Galt Police Officers Association President Michael Little said at the Oct. 18 meeting that the camera network could provide a framework to eventually centralize monitoring of crime.
An automatic license plate reader system (ALPR) gathers information about a vehicle, such as its license plate number, and can alert police if it detects a wanted car. The car may be stolen, or associated with a wanted felon or a missing person.
Given the limited area that officers can observe at a time, Little said, an ALPR offers an answer to the question, “How can Galt PD provide more criminal deterrent and add case closure at the same time?”
Little said an ALPR “adheres to all state laws,” does not include facial recognition and is not used for immigration or traffic enforcement.
The cameras would focus on incoming traffic at city limits and highway entrances because, Little said, “most of the bigger crimes are outsiders coming in. Narcotics, stolen vehicles, weapons do not originate in the city. They are transported into the city.”
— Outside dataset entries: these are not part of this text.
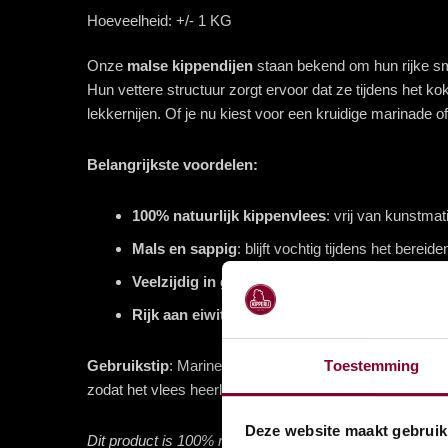
Hoeveelheid:
+/- 1 KG
Onze
malse kippendijen
staan bekend om hun rijke smaa
Hun vettere structuur zorgt ervoor dat ze tijdens het ko
lekkernijen. Of je nu kiest voor een kruidige marinade o
Belangrijkste voordelen:
100% natuurlijk kippenvlees
: vrij van kunstma
Mals en sappig
: blijft vochtig tijdens het bereid
Veelzijdig in gebruik
: perfect voor stoofschotel
Rijk aan eiwitten
: een voedzame keuze voor sma
Toestemming
Gebruikstip
: Marineer de kippendijen voor extra smaak 
zodat het vlees heerlijk mals wordt. Bewaar gekoeld en 
Deze website maakt gebruik
Dit product is 100% natuurlijk, waardoor het gewicht m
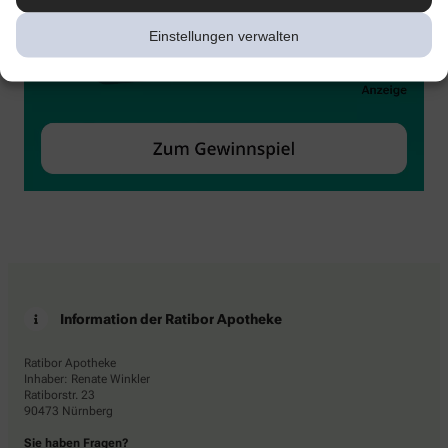
Einstellungen verwalten
Information der Ratibor Apotheke
Ratibor Apotheke
Inhaber: Renate Winkler
Ratiborstr. 23
90473 Nürnberg
Sie haben Fragen?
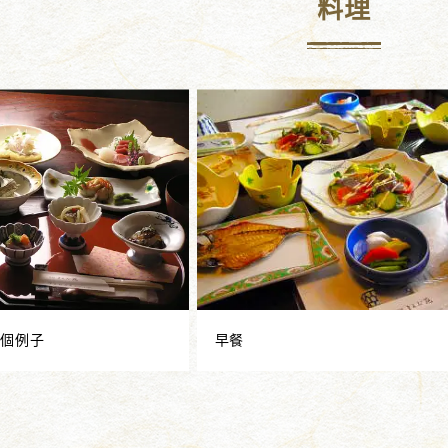
料理
一個例子
早餐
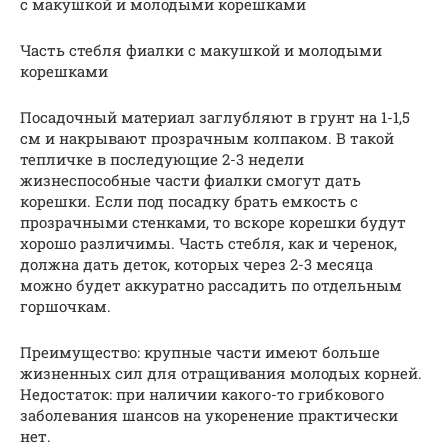
с макушкой и молодыми корешками
Часть стебля фиалки с макушкой и молодыми
корешками
Посадочный материал заглубляют в грунт на 1-1,5
см и накрывают прозрачным колпаком. В такой
тепличке в последующие 2-3 недели
жизнеспособные части фиалки смогут дать
корешки. Если под посадку брать емкость с
прозрачными стенками, то вскоре корешки будут
хорошо различимы. Часть стебля, как и черенок,
должна дать деток, которых через 2-3 месяца
можно будет аккуратно рассадить по отдельным
горшочкам.
Преимущество: крупные части имеют больше
жизненных сил для отращивания молодых корней.
Недостаток: при наличии какого-то грибкового
заболевания шансов на укоренение практически
нет.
Among the options for setting up an ALPR, Little favored contracting with an outside company, specifically Flock Safety, which he said would reduce costs for the city. Flock’s software recognizes other identifying features of a vehicle in addition to license plates, such as color, make and model, tires and roof racks.
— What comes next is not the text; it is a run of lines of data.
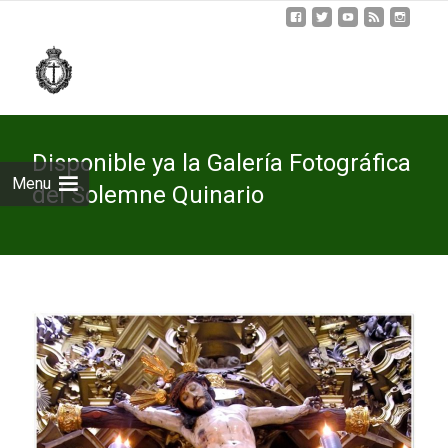
Skip
to
cont
Disponible ya la Galería Fotográfica
Menu
del Solemne Quinario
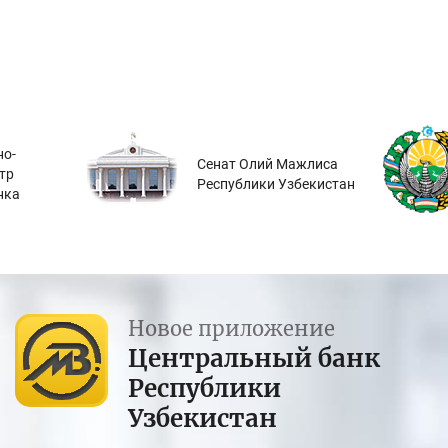
о-
Сенат Олий Мажлиса
тр
Республики Узбекистан
нка
Новое приложение
Центральный банк
Республики
Узбекистан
Little cited multiple examples of California cities, including Fairfield, that recovered more stolen cars and saw reduced crime after installing a Flock ALPR. Noting that Roseville, Elk Grove and Lodi use Flock, he explained that any car entered into one ALPR would be flagged by ALPRs of any brand nationwide.
Little saw the ALPR as a transition toward creating a real-time crime center (RTCC), a centralized location for monitoring of the camera feeds. The RTCC staff could share the information with officers in the field.
The RTCC could also incorporate feeds from body-worn and in-vehicle cameras. Galt Chief of Police Brian Kalinowski told the committee that the police department’s body camera program has been delayed since the car crash that severely injured officer Kapri Herrera and resulted in the death of officer Harminder Grewal.
Kalinowski said the body- and vehicle-camera program is set to be fully operational on Nov. 30.
ALPR cameras would cost $2,500 per camera annually, plus a one-time $250 per camera installation fee, Little said, continuing that the city’s Vehicle Theft Fund has enough money to pay for 10 cameras.
The cost of an RTCC depends on its exact features.
“Depending on how in-depth you want to build it, the sky’s the limit,” Little said.
At a minimum, he estimated an RTCC costing $300,000.
The ALPR and RTCC concepts got a positive reception from committee members. Committee Member Timothy Reed noted that ALPRs are eligible for grant funding from the U.S. Department of Homeland Security.
ALPR technology “is an incredible tool in the new era of law enforcement when it comes to intelligence-led policing,” Committee Member Brian Schopf said, praising the precision it allows in “pinpointing the offenders.”
Little’s presentation is the first from a participant in Galt Police Department’s leadership development program. Now that the committee has given its feedback, the matter will be brought forward for consideration at a future City Council meeting.